I'd thought maybe it'd be enough to say which type of
thing on which constraint and use that to basically say that
we don't need to wait on a transaction that's waiting on us
due to a modification to the other table, but AFAICS
that lets through a bad case:
T1: insert into fk values (2);
T2: delete from pk where key=3;
T2: delete from pk where key=2;
T1: insert into fk values (3);
If T1 doesn't wait in this case, you can get into a case where
a bad row is inserted into fk if you then have:
T1: delete from fk where key=2;
T1: commit;
Now there's no row to make the second delete fail but
transaction 2 still can't commit due to the fk row with key 3.

I'd then thought of doing something based on what row/value
transaction 2 was waiting on, but that has problems.
Given a foreign key with no referential actions and a
sequence like:

Transaction 1 inserts into the foreign key table a row
with a referencing key of 2.
Transaction 1 checks the foreign key
Transaction 2 deletes the primary key rows having keys
2 and 3
Transaction 1 inserts another row into the foreign key
table with a referencing key of 2.
Transactions 1 and 2 start checking the foreign key.

AFAICS, transaction 2 needs to wait since there's already a
row it can see in the foreign key table that's not yet committed
(so it doesn't know if the delete works or not). We can tell
transaction 1 that it doesn't need to wait on transaction 2
because transaction 1 is inserting a value that transaction 2
will see in its check, thus we're saved from the first case.

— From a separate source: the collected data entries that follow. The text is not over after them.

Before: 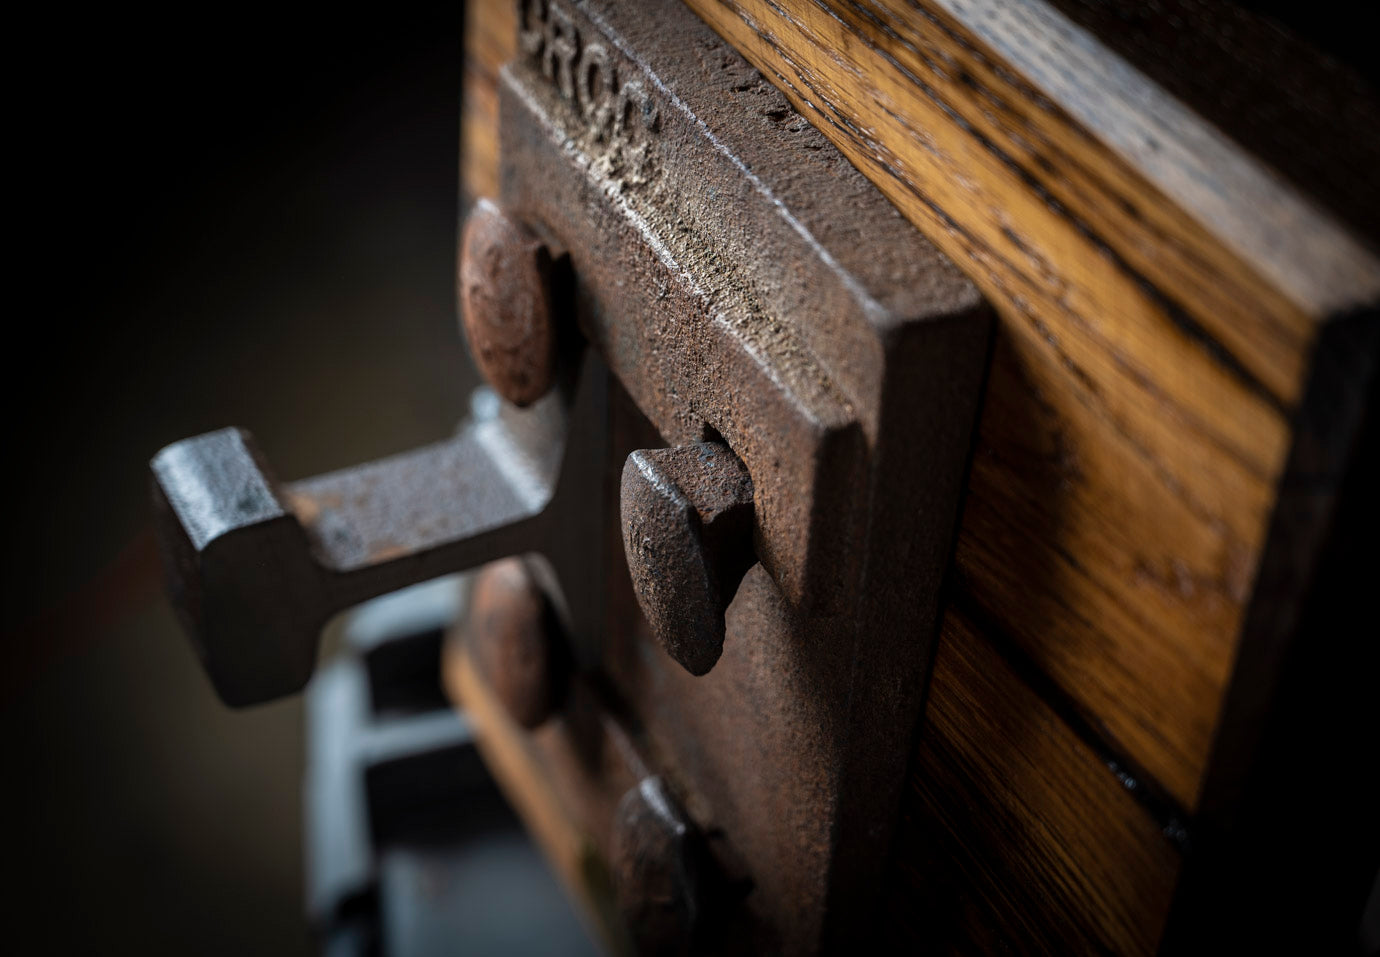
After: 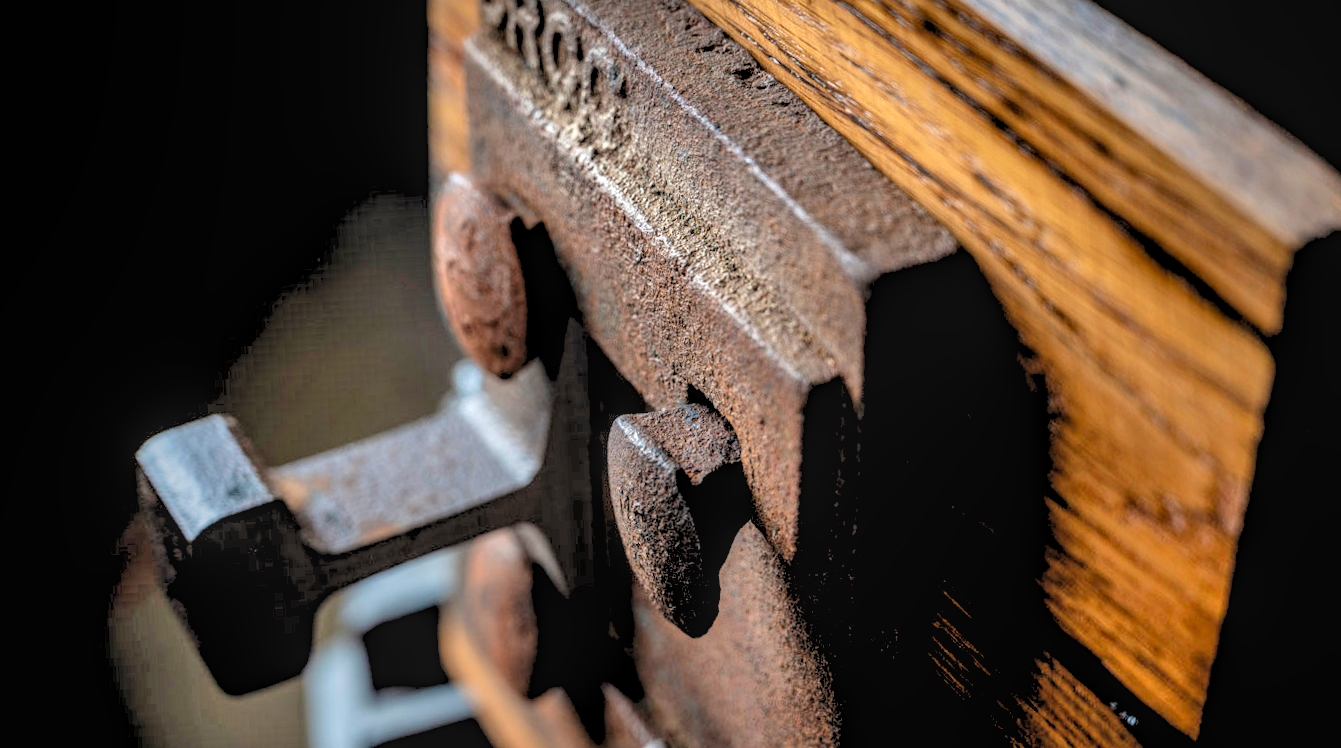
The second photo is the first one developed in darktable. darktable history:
crop: left 2.737%, top 7.287%, right 3.421%, bottom 20.179%
exposure: exposure 0.29 EV, compensate highlight preservation false
local contrast: highlights 0%, shadows 0%, detail 133%
tone equalizer: on, module defaults
rotate and perspective: rotation -3.18°, automatic cropping off
levels: levels [0.093, 0.434, 0.988]
shadows and highlights: soften with gaussian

However, this has the potential to deadlock if we had for example,
inserted a foreign key table row of 3 rather than 2 as the second
insert in transaction 1 and the delete check for 2 went first. If
we knew that it was also going to be checking the 3 rows, we'd be
safe, but then we've got to keep that information in some way that's
visible to other transactions AFAICS. And, if the checks were
done in the order delete check for 3, delete check for 2(t2 blocks),
insert check for 3, we'd be back in the state of the first example.